This year two of our committee members, Joe Agius and Richard Weninger, with the generous help of rambler friends from Bologna, particularly that of our old friend and collaborator Roberto Mezzacasa, organised an 8-day rambling and cultural tour in Emilia-Romagna. Roberto managed to rope in no fewer than twelve Italians to accompany us on the various walks and cultural visits.
Based in the 4-star Admiral Park Hotel beautifully situated in a green area a few kilometres away from the historical centre of the city, with the small Lavino river flowing just some metres away from the hotel, the thirty-five participants could also enjoy pleasant and peaceful walks along its banks thickly lined with trees, shrubs and undergrowth, or climb the steep wooded hill behind the hotel.
The group had guided tours to the historical centre of Bologna and to parts of Ravenna; this latter included the churches of San Vitale and Sant’Apollinare Nuovo where they could admire some of the world famous Byzantine mosaics. The Po Delta Natural Reserve provided a most pleasant two-hour interesting walk from the Adriatic coast to the quaint fishing village of Comacchio.

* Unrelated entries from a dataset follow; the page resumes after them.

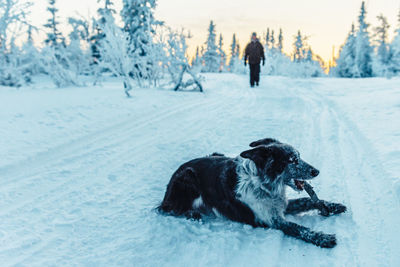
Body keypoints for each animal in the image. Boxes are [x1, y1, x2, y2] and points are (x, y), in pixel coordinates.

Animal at [159, 138, 346, 249]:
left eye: (299, 156)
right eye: (293, 160)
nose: (317, 171)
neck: (264, 184)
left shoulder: (281, 206)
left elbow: (307, 200)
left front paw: (333, 206)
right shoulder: (272, 220)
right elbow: (299, 229)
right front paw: (323, 238)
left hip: (215, 154)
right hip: (188, 176)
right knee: (169, 209)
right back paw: (193, 214)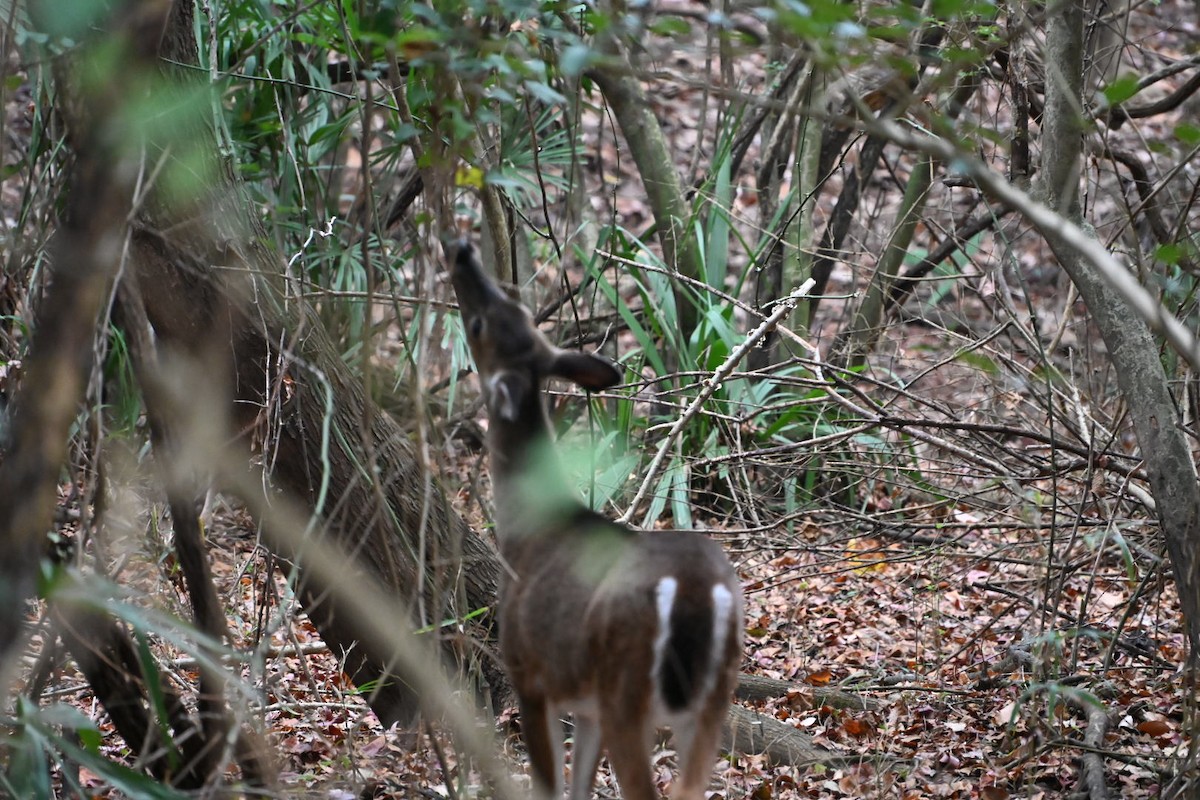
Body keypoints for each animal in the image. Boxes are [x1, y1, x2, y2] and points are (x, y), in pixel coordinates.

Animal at [446, 238, 743, 800]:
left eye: (478, 325)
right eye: (516, 307)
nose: (464, 252)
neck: (526, 528)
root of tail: (695, 590)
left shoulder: (529, 675)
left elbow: (548, 786)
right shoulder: (585, 710)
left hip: (625, 688)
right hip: (711, 698)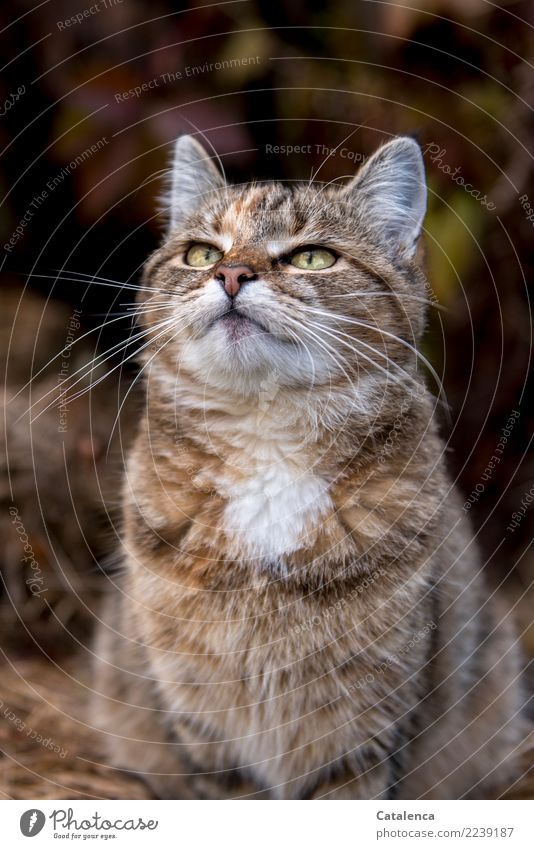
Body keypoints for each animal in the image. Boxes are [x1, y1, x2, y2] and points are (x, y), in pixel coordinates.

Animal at [93, 132, 528, 796]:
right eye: (201, 253)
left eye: (313, 259)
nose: (231, 273)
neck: (267, 450)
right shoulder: (206, 724)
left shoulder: (362, 725)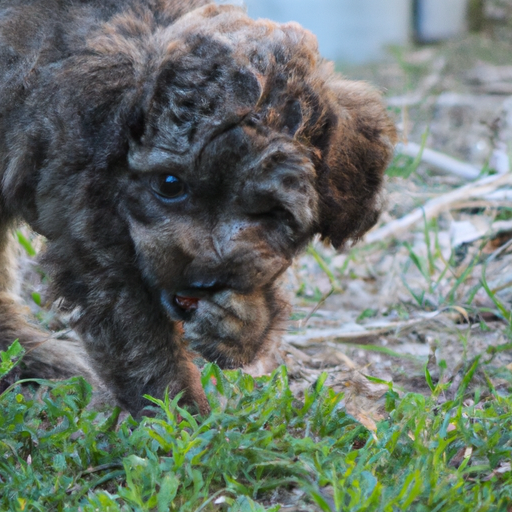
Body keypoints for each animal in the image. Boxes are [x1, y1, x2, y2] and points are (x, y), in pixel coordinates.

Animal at [0, 0, 396, 416]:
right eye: (170, 185)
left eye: (271, 212)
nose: (204, 281)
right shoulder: (88, 219)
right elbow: (134, 330)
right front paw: (181, 414)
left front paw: (241, 323)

The rest of the days a private coach carried our group and their Italian friends to the starting place for long and longer, moderate and harder, walks in the very green, picturesque, hilly surroundings of Bologna. The area enjoys an astounding number of such walks along sign-posted paths maintained by the CAI and other local rambling organizations. These same groups took upon themselves the difficult task of clearing the many blocked paths from debris and uprooted trees, following last winter’s strong winds, heavy rains and snow. Being daytime, we saw neither the deer, nor the boars, nor the wolves which inhabit these hills, but we did see many birds.
A really emotional walk was the one on Monte Sole near the village of Marzabotto, scene of some atrocities by Nazi SS against innocent children, women and old persons. Another walk took the Ramblers along the well-known, nearly 4 kilometre long, monumental roofed portico which snakes down from the sanctuary of San Luca all the way to Bologna city allowing magnificent views of the green surroundings.
With an eye on safety for the walkers, the last walk prepared for Monte Adone had to be abandoned halfway through due to bad weather conditions which made the trail slippery and dangerous.
Though the daily treks were quite tiring, the participants still found the time to enjoy quiz nights and a video-talk on a book proposing a 6 day trekking itinerary in the Sorrentine peninsula (mostly the Amalfi coast) written by the same Roberto.
The tour leaders felt that the group was most collaborative and gelled well together, and that it was this camaraderie which made it possible for all to have a truly enjoyable experience.